> [Problem to solve]
The expected output is a copy of every line in the records with the string "encoded".

Stored data:
------------------------------------------------
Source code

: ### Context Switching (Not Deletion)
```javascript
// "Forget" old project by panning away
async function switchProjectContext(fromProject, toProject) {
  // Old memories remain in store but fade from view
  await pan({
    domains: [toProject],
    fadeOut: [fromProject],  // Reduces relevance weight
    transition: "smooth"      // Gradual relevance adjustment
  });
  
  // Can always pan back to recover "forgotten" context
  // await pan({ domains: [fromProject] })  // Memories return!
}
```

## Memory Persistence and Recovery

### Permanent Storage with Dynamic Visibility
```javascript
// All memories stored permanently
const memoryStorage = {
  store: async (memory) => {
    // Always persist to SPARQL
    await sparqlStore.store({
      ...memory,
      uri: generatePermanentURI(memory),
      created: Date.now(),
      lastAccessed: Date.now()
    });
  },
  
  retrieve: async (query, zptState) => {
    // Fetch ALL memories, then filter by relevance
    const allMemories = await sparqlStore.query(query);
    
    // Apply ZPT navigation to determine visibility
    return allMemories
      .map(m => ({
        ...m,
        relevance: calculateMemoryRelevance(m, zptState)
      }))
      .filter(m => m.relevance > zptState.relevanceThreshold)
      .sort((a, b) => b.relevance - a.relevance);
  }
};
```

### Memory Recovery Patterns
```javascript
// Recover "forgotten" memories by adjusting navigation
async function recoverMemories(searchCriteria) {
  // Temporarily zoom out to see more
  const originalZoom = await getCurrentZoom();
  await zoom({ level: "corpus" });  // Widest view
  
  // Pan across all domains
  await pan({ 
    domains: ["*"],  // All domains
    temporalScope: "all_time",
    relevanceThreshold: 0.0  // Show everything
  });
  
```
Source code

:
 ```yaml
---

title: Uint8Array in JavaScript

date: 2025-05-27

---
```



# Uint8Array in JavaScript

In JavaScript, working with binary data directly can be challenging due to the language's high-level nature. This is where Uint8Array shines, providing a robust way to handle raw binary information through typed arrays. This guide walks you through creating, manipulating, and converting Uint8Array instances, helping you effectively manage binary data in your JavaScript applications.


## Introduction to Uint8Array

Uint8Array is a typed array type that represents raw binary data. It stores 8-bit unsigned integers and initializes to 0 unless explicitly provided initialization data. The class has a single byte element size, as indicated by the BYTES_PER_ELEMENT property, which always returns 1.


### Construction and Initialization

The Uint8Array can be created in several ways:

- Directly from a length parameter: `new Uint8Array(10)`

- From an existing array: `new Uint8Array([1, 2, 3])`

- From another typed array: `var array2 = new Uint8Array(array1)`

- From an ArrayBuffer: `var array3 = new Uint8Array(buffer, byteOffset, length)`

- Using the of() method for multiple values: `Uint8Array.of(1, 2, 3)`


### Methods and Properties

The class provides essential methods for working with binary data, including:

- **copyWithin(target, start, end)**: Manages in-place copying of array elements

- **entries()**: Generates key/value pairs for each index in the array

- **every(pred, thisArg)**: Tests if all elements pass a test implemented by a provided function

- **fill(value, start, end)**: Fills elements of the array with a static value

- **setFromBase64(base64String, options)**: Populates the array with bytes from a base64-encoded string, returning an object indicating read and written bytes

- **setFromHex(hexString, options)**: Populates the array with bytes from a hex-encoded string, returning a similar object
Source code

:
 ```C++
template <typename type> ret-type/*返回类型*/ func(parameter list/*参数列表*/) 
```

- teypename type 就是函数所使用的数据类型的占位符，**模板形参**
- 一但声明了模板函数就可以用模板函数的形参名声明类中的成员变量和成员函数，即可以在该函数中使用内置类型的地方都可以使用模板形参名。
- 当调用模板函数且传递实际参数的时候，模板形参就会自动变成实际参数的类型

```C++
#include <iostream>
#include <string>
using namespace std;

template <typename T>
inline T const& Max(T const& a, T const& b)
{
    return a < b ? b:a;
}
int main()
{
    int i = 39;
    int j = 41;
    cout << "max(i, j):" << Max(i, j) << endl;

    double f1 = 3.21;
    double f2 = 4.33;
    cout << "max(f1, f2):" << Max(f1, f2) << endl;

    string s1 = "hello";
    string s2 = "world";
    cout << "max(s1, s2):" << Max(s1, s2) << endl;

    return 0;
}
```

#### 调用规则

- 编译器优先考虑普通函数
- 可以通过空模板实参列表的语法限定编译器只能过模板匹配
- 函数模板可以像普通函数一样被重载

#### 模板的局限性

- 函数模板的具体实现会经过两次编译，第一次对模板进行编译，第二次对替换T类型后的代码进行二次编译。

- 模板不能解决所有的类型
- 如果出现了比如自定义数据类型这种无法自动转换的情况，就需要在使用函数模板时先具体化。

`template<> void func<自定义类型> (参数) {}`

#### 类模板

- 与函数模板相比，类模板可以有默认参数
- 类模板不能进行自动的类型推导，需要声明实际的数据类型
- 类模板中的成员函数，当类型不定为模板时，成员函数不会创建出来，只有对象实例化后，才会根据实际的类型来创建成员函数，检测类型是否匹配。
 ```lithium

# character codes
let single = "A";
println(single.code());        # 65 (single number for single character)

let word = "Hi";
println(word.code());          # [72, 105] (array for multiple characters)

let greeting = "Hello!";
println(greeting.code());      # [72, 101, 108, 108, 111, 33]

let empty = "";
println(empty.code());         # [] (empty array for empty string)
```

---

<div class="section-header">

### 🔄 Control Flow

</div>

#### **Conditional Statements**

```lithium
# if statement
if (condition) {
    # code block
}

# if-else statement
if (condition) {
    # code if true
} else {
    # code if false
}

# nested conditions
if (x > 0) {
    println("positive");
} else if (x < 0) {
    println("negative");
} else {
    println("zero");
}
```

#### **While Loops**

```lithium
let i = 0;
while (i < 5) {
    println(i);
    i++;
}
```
------------------------------------------------
> [Task answer]
- **setFromBase64(base64String, options)**: Populates the array with bytes from a base64-encoded string, returning an object indicating read and written bytes
- **setFromHex(hexString, options)**: Populates the array with bytes from a hex-encoded string, returning a similar object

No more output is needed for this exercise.